=== The input ===
════════

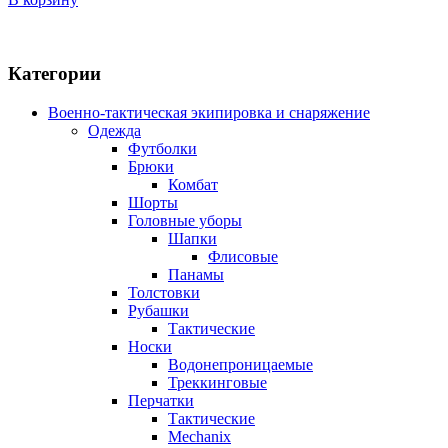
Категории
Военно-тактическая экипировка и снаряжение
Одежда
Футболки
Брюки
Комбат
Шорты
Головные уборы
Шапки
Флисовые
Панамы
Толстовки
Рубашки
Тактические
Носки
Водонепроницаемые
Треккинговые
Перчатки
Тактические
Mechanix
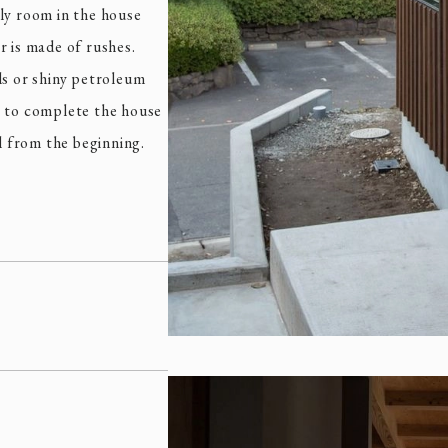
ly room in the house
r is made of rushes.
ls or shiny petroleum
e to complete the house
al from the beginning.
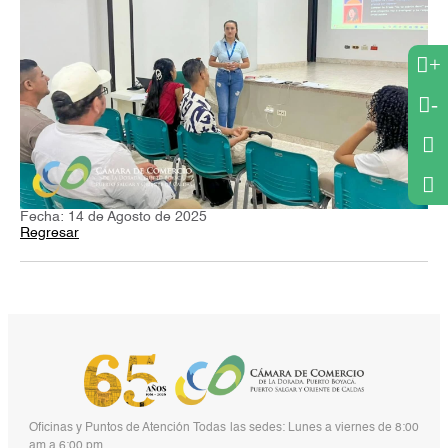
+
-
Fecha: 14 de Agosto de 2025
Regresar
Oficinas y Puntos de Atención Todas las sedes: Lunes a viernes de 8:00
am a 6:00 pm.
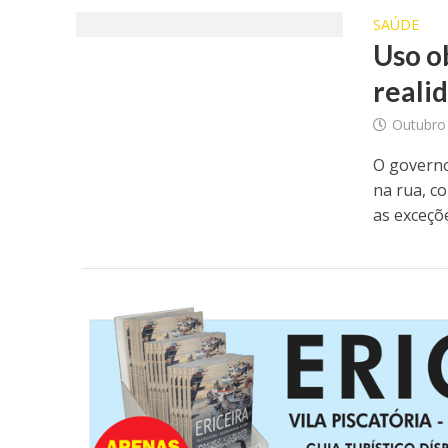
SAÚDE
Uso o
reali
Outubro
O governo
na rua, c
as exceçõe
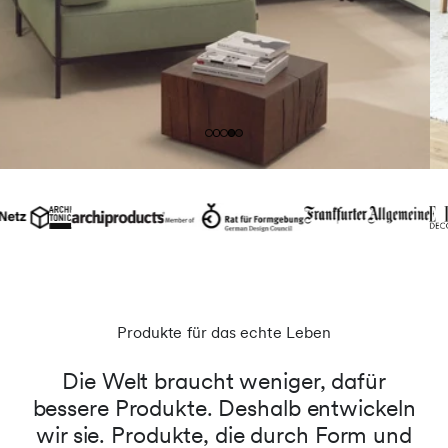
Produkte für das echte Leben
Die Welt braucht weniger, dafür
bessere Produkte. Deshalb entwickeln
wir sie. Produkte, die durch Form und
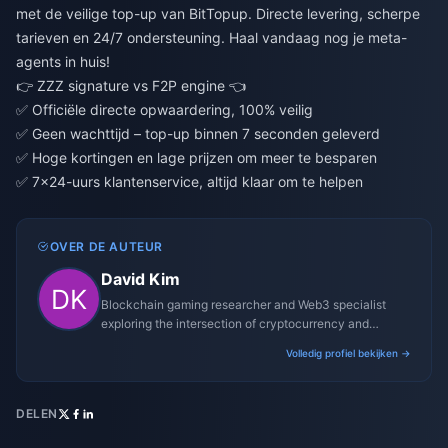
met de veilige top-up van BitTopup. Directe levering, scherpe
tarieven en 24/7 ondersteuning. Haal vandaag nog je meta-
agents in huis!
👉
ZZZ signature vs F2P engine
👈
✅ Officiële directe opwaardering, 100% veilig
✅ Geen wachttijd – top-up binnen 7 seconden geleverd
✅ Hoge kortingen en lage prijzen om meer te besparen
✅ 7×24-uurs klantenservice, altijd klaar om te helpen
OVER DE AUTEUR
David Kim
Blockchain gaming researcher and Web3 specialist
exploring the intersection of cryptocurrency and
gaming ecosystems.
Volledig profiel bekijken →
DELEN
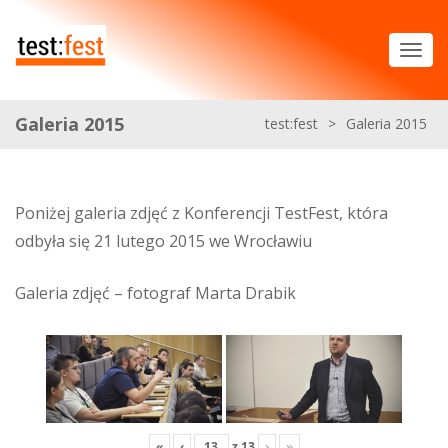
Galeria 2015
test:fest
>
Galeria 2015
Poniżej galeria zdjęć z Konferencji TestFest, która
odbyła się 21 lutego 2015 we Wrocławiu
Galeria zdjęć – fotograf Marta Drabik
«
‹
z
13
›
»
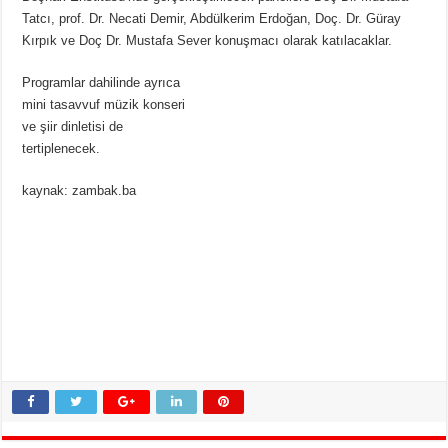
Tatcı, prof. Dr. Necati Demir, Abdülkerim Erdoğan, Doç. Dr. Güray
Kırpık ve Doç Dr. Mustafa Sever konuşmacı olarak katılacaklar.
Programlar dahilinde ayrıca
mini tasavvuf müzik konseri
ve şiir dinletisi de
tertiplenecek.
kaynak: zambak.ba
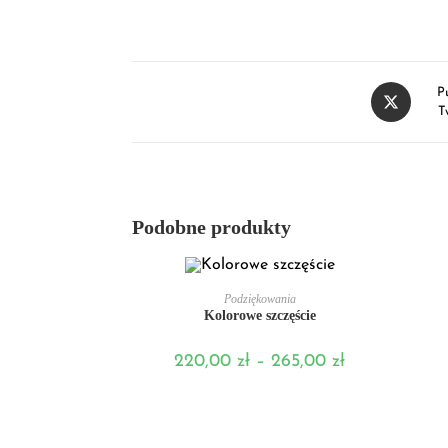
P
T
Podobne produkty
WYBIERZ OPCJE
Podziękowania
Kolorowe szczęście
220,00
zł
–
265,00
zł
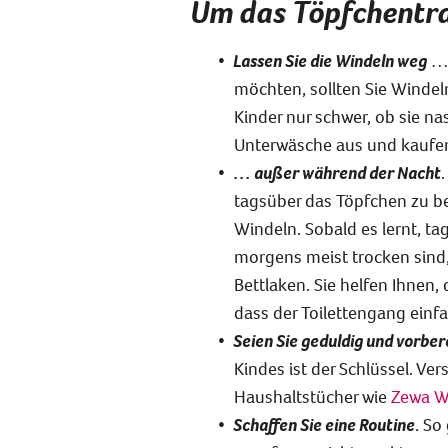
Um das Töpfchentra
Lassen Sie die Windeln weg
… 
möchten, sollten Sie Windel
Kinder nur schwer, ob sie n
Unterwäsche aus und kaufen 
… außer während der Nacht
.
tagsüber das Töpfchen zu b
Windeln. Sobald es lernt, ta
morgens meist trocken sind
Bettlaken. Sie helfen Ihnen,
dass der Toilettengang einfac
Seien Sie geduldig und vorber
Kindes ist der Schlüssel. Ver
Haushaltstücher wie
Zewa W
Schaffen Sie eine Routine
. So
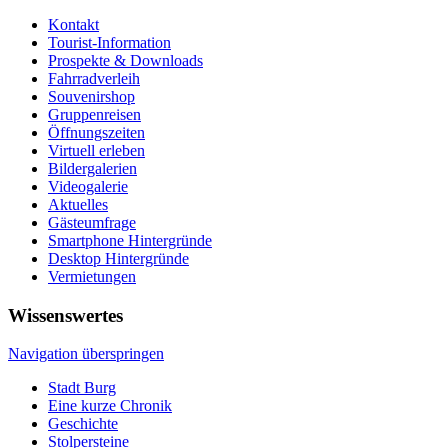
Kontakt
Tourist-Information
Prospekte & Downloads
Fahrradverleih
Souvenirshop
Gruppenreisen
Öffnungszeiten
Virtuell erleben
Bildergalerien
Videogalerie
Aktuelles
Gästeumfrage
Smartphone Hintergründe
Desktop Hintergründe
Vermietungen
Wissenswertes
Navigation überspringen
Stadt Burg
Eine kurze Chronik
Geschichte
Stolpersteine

════════

=== Instructions for the task ===
Each entry above needs to be restated without a single word changed; skip the images.

=== Answer section ===
Категории
Военно-тактическая экипировка и снаряжение
Одежда
Футболки
Брюки
Комбат
Шорты
Головные уборы
Шапки
Флисовые
Панамы
Толстовки
Рубашки
Тактические
Носки
Водонепроницаемые
Треккинговые
Перчатки
Тактические
Mechanix
ly room in the house
r is made of rushes.
ls or shiny petroleum
e to complete the house
al from the beginning.
+
-
Fecha: 14 de Agosto de 2025
Regresar
Oficinas y Puntos de Atención Todas las sedes: Lunes a viernes de 8:00
am a 6:00 pm.
SAÚDE
Uso o
reali
Outubro
O governo
na rua, c
as exceçõe
Produkte für das echte Leben
Die Welt braucht weniger, dafür
bessere Produkte. Deshalb entwickeln
wir sie. Produkte, die durch Form und
met de veilige top-up van BitTopup. Directe levering, scherpe
tarieven en 24/7 ondersteuning. Haal vandaag nog je meta-
agents in huis!
👉
ZZZ signature vs F2P engine
👈
✅ Officiële directe opwaardering, 100% veilig
✅ Geen wachttijd – top-up binnen 7 seconden geleverd
✅ Hoge kortingen en lage prijzen om meer te besparen
✅ 7×24-uurs klantenservice, altijd klaar om te helpen
OVER DE AUTEUR
David Kim
Blockchain gaming researcher and Web3 specialist
exploring the intersection of cryptocurrency and
gaming ecosystems.
Volledig profiel bekijken →
DELEN
Galeria 2015
test:fest
>
Galeria 2015
Poniżej galeria zdjęć z Konferencji TestFest, która
odbyła się 21 lutego 2015 we Wrocławiu
Galeria zdjęć – fotograf Marta Drabik
«
‹
z
13
›
»
Tatcı, prof. Dr. Necati Demir, Abdülkerim Erdoğan, Doç. Dr. Güray
Kırpık ve Doç Dr. Mustafa Sever konuşmacı olarak katılacaklar.
Programlar dahilinde ayrıca
mini tasavvuf müzik konseri
ve şiir dinletisi de
tertiplenecek.
kaynak: zambak.ba
P
T
Podobne produkty
WYBIERZ OPCJE
Podziękowania
Kolorowe szczęście
220,00
zł
–
265,00
zł
Um das Töpfchentra
Lassen Sie die Windeln weg
… 
möchten, sollten Sie Windel
Kinder nur schwer, ob sie n
Unterwäsche aus und kaufen 
… außer während der Nacht
.
tagsüber das Töpfchen zu b
Windeln. Sobald es lernt, ta
morgens meist trocken sind
Bettlaken. Sie helfen Ihnen,
dass der Toilettengang einfac
Seien Sie geduldig und vorber
Kindes ist der Schlüssel. Ver
Haushaltstücher wie
Zewa W
Schaffen Sie eine Routine
. So
Kontakt
Tourist-Information
Prospekte & Downloads
Fahrradverleih
Souvenirshop
Gruppenreisen
Öffnungszeiten
Virtuell erleben
Bildergalerien
Videogalerie
Aktuelles
Gästeumfrage
Smartphone Hintergründe
Desktop Hintergründe
Vermietungen
Wissenswertes
Navigation überspringen
Stadt Burg
Eine kurze Chronik
Geschichte
Stolpersteine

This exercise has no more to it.